Supplied material >>

* * * * * * * * *

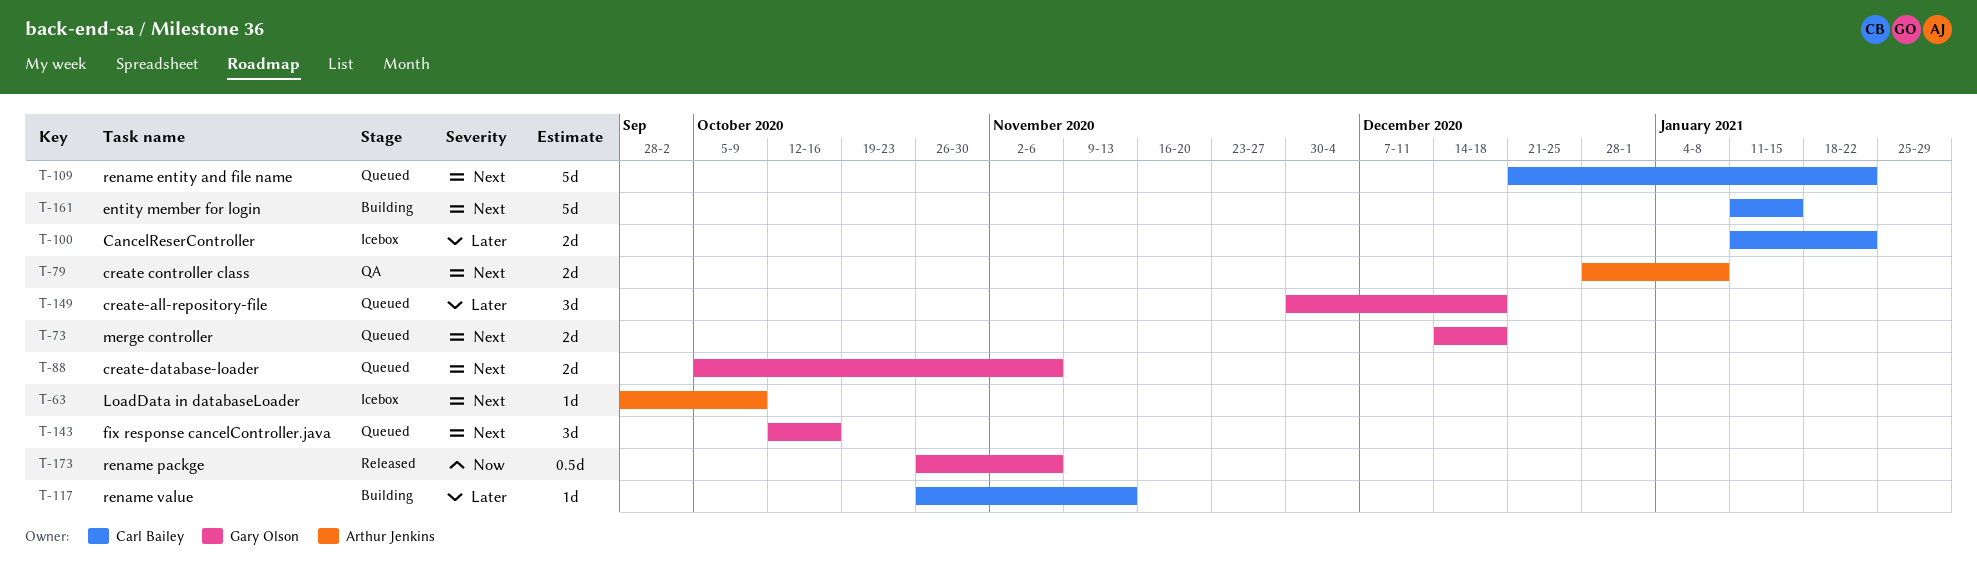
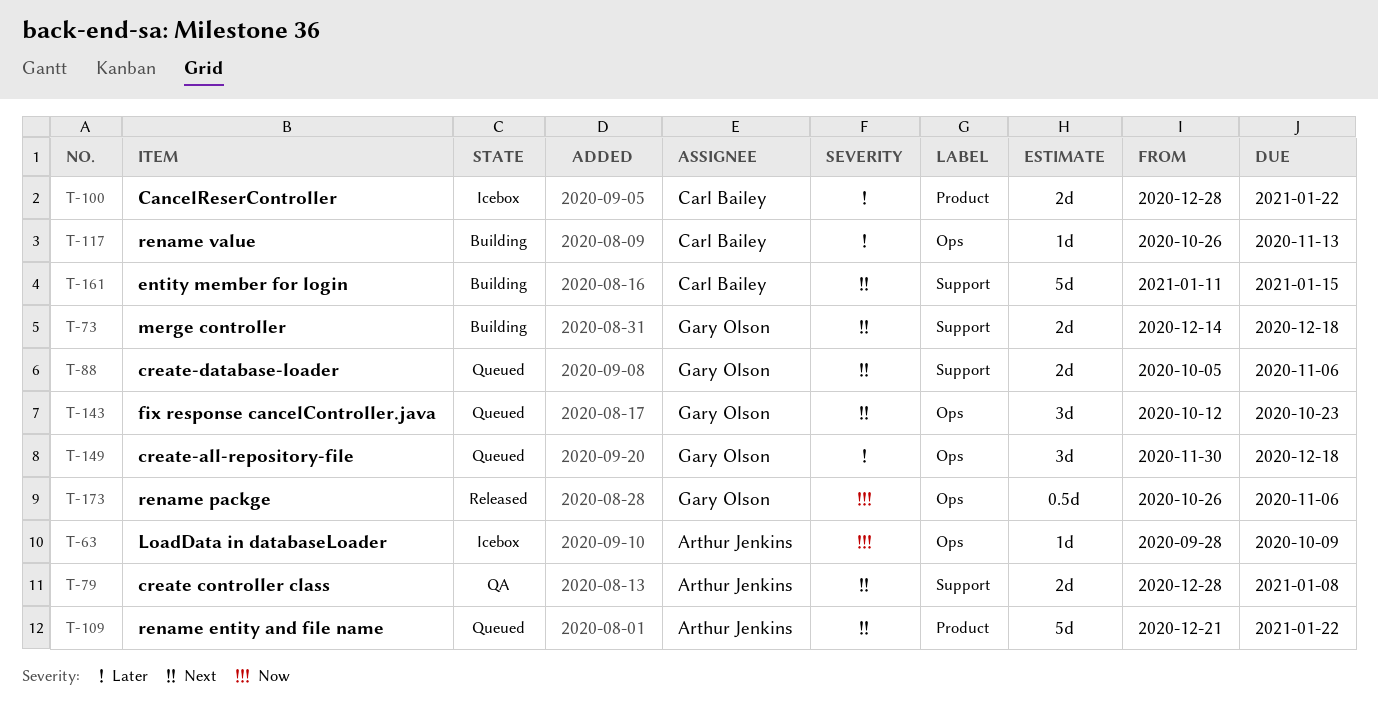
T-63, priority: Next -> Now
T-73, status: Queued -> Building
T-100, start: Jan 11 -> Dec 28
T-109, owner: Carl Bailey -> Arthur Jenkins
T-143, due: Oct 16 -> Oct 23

* * * * * * * * *

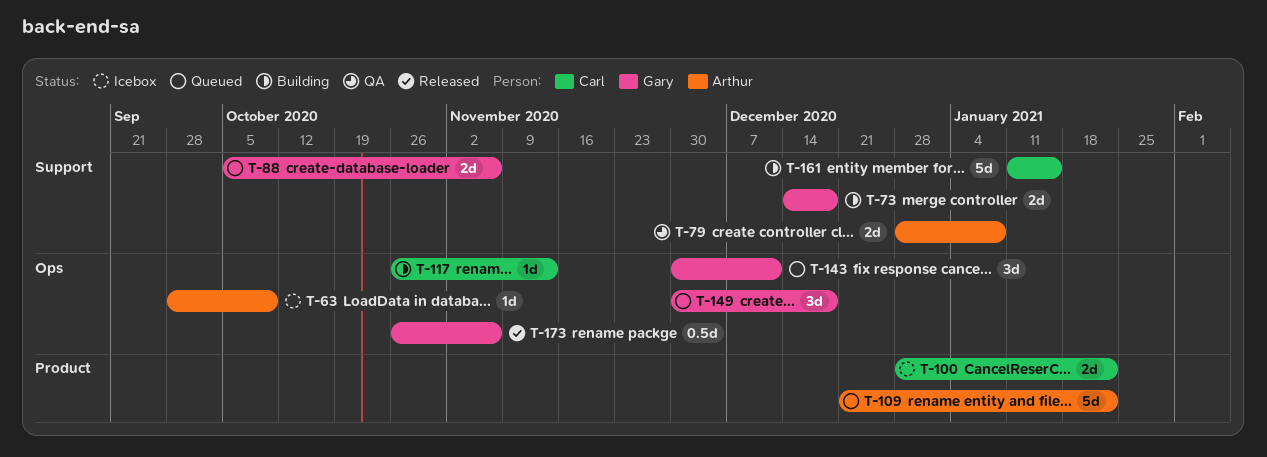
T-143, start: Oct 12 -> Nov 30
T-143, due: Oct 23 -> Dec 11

* * * * * * * * *

Instructions for the task >>
Look through the entries above, and wherever a line holds the word "start", copy it.

Solution to this task >>
T-100, start: Jan 11 -> Dec 28
T-143, start: Oct 12 -> Nov 30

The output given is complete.